_YOUR OBJECTIVE:_
Beginning with the first line below, please restate each line exactly, down to and including the line containing "젝트 예산을 모니터링할 수 있습니다. 이러한 기능은 시간 추적 통찰력".

***** DATA SHOWN *****

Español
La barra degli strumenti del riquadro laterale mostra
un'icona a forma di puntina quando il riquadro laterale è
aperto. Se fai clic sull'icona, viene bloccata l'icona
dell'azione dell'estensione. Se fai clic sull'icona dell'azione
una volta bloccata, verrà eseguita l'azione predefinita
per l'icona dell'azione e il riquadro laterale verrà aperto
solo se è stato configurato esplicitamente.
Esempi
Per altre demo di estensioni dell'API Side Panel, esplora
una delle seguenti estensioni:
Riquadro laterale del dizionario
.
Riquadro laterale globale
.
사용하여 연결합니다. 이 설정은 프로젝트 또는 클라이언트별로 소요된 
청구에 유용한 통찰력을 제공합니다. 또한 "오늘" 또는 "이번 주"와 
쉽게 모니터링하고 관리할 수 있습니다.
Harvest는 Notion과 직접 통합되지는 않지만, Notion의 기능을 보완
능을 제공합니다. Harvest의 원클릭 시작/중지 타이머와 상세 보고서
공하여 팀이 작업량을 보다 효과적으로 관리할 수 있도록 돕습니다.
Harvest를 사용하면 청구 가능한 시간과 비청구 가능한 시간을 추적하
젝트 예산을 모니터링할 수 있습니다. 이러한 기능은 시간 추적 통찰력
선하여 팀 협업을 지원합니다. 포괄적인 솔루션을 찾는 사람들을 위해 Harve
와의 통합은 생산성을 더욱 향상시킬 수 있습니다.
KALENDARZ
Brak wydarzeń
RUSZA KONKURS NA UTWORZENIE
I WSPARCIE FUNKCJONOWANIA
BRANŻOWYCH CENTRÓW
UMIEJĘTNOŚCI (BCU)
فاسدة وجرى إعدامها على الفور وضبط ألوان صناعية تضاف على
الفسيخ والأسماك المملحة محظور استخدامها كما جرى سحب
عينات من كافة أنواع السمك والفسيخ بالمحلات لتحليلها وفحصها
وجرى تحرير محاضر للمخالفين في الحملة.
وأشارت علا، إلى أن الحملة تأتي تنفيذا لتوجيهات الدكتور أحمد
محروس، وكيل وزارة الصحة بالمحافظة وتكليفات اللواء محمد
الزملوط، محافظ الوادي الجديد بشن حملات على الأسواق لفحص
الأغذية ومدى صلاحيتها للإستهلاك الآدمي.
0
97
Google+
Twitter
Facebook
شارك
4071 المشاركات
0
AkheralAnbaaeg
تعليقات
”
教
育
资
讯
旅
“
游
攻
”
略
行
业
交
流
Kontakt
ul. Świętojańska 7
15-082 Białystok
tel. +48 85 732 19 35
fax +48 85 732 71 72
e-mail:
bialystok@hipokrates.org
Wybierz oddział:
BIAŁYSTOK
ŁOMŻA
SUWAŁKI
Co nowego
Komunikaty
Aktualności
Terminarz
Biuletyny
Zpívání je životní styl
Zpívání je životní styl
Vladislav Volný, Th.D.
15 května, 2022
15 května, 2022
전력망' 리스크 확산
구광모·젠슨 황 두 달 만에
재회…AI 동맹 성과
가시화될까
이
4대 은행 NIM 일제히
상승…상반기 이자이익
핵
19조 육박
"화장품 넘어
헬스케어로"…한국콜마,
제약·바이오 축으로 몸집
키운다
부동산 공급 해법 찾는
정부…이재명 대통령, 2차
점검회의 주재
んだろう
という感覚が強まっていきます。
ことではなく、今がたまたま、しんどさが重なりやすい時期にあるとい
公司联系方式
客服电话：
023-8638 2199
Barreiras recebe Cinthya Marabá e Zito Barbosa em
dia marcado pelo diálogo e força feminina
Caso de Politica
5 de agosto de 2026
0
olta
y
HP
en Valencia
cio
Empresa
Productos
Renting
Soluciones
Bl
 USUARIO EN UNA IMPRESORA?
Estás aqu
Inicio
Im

*****

_ANSWER FOR THIS EXERCISE:_
Español
La barra degli strumenti del riquadro laterale mostra
un'icona a forma di puntina quando il riquadro laterale è
aperto. Se fai clic sull'icona, viene bloccata l'icona
dell'azione dell'estensione. Se fai clic sull'icona dell'azione
una volta bloccata, verrà eseguita l'azione predefinita
per l'icona dell'azione e il riquadro laterale verrà aperto
solo se è stato configurato esplicitamente.
Esempi
Per altre demo di estensioni dell'API Side Panel, esplora
una delle seguenti estensioni:
Riquadro laterale del dizionario
.
Riquadro laterale globale
.
사용하여 연결합니다. 이 설정은 프로젝트 또는 클라이언트별로 소요된 
청구에 유용한 통찰력을 제공합니다. 또한 "오늘" 또는 "이번 주"와 
쉽게 모니터링하고 관리할 수 있습니다.
Harvest는 Notion과 직접 통합되지는 않지만, Notion의 기능을 보완
능을 제공합니다. Harvest의 원클릭 시작/중지 타이머와 상세 보고서
공하여 팀이 작업량을 보다 효과적으로 관리할 수 있도록 돕습니다.
Harvest를 사용하면 청구 가능한 시간과 비청구 가능한 시간을 추적하
젝트 예산을 모니터링할 수 있습니다. 이러한 기능은 시간 추적 통찰력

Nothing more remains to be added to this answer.